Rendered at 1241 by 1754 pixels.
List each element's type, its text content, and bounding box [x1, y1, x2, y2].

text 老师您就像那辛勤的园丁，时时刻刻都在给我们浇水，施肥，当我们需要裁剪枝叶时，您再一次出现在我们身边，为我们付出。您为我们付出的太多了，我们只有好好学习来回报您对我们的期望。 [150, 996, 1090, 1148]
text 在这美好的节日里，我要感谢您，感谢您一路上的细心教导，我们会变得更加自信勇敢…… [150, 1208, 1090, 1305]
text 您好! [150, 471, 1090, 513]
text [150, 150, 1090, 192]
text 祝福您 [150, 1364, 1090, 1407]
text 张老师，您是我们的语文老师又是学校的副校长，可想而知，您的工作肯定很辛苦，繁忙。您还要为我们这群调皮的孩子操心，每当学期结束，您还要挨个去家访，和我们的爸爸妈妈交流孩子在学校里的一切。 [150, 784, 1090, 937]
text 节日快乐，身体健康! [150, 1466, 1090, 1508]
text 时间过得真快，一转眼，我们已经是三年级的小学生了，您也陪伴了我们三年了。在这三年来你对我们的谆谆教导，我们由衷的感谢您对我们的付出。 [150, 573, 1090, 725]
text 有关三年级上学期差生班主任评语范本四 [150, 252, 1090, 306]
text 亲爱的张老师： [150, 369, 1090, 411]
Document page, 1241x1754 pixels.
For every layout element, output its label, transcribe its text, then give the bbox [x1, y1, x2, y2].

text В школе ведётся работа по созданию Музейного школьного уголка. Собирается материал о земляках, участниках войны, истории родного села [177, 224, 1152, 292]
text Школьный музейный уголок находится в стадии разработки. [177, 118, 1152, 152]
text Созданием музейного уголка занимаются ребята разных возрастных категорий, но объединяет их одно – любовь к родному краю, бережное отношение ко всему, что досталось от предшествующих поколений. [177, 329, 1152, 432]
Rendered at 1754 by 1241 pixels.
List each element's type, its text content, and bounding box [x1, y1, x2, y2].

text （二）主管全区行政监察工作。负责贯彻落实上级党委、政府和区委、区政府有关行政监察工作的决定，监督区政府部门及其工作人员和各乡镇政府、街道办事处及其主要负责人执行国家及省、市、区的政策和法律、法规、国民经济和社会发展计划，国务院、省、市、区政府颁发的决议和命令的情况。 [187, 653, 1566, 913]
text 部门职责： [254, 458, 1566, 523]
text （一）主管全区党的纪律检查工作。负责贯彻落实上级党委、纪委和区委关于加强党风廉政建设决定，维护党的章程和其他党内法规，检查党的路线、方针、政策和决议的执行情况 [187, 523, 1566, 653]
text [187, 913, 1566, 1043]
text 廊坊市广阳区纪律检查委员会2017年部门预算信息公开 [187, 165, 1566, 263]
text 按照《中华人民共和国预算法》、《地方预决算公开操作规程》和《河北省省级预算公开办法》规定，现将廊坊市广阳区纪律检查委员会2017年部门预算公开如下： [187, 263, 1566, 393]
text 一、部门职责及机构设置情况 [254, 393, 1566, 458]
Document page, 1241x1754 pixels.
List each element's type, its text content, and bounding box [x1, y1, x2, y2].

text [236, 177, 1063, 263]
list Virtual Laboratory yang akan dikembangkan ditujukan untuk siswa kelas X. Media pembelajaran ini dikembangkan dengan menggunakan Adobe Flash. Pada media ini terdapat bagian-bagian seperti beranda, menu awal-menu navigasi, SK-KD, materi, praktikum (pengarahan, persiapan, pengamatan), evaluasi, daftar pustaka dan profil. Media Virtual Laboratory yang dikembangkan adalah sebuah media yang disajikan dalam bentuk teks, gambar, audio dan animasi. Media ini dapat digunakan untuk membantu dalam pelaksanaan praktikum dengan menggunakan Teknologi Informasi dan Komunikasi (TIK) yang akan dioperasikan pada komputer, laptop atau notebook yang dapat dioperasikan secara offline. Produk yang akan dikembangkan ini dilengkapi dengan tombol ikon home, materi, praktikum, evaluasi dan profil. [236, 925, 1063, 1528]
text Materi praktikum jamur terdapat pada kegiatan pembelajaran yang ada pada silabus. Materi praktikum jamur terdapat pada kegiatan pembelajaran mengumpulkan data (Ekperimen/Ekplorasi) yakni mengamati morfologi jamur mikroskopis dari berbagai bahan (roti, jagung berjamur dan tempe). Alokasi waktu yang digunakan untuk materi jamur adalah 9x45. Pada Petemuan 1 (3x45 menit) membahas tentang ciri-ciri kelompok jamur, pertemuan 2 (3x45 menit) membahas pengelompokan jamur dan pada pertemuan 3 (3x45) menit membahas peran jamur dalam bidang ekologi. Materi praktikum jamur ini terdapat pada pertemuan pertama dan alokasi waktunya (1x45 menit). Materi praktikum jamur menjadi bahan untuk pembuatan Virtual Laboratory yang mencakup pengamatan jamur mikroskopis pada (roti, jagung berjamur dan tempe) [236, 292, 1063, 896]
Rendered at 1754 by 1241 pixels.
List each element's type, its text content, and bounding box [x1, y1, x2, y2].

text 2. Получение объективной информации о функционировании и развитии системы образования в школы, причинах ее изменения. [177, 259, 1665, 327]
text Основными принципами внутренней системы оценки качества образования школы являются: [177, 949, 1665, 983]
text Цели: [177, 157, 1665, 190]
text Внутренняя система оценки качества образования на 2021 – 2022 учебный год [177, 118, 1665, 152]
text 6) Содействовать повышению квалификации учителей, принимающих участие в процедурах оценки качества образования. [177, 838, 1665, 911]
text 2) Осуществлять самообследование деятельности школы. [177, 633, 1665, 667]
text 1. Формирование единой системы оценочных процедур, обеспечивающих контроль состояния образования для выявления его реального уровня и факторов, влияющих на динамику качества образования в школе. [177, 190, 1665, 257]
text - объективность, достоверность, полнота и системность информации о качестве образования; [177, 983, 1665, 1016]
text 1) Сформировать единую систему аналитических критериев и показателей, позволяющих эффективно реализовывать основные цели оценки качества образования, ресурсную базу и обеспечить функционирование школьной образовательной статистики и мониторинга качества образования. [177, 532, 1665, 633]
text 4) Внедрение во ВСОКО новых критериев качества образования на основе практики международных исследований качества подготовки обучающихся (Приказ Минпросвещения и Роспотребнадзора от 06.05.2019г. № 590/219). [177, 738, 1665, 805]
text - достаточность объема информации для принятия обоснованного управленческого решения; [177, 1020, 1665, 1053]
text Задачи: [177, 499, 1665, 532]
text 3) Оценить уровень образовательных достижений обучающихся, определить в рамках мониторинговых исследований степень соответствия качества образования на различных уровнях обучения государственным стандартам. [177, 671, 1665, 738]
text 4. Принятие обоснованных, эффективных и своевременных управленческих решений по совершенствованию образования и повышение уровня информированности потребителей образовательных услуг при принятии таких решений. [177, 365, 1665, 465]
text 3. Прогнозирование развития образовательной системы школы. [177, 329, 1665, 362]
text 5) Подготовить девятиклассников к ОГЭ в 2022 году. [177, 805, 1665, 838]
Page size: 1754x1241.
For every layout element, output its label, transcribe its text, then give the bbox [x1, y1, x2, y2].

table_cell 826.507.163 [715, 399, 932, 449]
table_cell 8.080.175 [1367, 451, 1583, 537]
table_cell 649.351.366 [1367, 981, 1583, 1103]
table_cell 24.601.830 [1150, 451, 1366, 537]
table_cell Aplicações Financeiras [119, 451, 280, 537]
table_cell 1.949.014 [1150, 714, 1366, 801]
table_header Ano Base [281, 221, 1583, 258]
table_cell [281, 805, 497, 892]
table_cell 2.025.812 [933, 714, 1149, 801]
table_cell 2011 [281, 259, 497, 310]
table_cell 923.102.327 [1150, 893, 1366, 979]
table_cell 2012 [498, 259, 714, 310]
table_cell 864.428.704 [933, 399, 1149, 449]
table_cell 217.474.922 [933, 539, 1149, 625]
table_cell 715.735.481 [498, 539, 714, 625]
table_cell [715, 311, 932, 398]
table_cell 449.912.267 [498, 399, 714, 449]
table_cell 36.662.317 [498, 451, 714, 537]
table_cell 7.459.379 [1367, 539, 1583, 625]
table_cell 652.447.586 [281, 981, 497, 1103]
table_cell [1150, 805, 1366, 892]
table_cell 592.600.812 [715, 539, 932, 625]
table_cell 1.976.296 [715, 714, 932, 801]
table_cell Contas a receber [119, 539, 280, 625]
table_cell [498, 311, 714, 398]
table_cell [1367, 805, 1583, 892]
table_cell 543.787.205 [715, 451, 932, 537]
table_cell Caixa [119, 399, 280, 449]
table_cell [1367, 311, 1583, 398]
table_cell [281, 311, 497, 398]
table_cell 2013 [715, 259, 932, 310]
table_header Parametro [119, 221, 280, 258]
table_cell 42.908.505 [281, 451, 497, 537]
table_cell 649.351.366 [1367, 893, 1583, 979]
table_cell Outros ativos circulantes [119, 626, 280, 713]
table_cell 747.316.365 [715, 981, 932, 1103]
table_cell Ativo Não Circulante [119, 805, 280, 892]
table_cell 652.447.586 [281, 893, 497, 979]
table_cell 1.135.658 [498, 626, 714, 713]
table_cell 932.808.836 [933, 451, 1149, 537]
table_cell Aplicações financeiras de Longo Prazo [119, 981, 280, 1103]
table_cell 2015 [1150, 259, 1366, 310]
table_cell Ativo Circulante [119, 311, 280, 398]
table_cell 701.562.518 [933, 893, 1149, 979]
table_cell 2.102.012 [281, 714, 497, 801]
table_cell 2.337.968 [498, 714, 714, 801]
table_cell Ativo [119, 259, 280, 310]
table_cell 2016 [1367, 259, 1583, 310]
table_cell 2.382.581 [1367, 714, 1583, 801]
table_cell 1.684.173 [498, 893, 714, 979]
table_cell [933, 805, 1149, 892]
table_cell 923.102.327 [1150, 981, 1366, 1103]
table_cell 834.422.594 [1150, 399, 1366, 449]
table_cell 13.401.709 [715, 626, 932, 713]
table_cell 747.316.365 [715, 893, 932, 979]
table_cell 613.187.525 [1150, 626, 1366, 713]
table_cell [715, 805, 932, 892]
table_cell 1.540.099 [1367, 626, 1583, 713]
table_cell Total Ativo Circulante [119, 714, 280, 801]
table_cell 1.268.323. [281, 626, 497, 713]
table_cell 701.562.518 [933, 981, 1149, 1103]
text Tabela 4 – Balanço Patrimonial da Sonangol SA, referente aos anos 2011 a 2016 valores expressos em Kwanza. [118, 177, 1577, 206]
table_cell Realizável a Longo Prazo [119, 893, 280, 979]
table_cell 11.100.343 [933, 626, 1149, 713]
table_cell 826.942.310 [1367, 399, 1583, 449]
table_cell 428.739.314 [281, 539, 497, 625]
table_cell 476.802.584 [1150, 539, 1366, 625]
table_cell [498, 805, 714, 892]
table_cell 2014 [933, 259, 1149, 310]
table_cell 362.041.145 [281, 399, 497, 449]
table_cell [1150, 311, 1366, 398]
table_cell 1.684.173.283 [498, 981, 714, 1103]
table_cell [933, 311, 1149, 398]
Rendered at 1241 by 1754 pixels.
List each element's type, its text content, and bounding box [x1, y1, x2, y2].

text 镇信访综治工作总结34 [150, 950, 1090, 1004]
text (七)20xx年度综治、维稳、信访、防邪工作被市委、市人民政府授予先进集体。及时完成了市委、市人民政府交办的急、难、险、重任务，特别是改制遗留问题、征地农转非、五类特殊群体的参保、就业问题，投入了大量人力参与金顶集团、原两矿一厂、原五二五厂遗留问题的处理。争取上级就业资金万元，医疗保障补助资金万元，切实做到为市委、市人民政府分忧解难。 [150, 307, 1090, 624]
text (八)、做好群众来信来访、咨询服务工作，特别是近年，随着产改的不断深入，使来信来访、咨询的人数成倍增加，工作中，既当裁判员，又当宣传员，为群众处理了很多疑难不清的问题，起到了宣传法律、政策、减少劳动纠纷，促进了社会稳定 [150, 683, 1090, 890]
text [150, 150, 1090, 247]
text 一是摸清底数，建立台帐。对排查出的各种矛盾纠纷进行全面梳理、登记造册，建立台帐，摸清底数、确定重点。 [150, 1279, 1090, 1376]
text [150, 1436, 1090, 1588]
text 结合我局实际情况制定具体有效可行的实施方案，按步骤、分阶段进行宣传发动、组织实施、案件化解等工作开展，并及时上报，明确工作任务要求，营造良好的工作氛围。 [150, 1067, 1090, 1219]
——————
EXERCISE INSTRUCTIONS. What is wanted is the line containing "text [150, 1436, 1090, 1588]" and every line after it through the last line of the entries, printed exactly.

SOLUTION TO THE PROBLEM.
text [150, 1436, 1090, 1588]
text 结合我局实际情况制定具体有效可行的实施方案，按步骤、分阶段进行宣传发动、组织实施、案件化解等工作开展，并及时上报，明确工作任务要求，营造良好的工作氛围。 [150, 1067, 1090, 1219]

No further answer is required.